# PROBLEM DETAILS
Do not carry the pictures over; copy every other part of the entries exactly.

# INFORMATION GIVEN
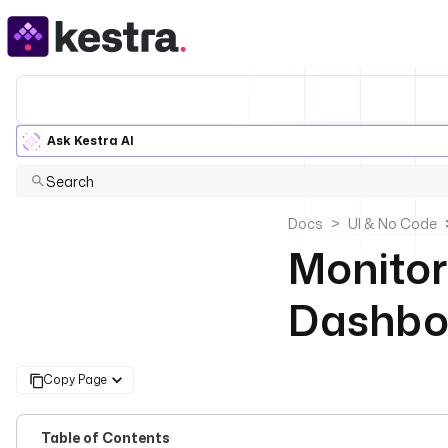
Ask Kestra AI
Search
Docs
UI & No Code
Monitor
Dashbo
Copy Page
Table of Contents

# EXERCISE SOLUTION
Ask Kestra AI
Search
Docs
UI & No Code
Monitor
Dashbo
Copy Page
Table of Contents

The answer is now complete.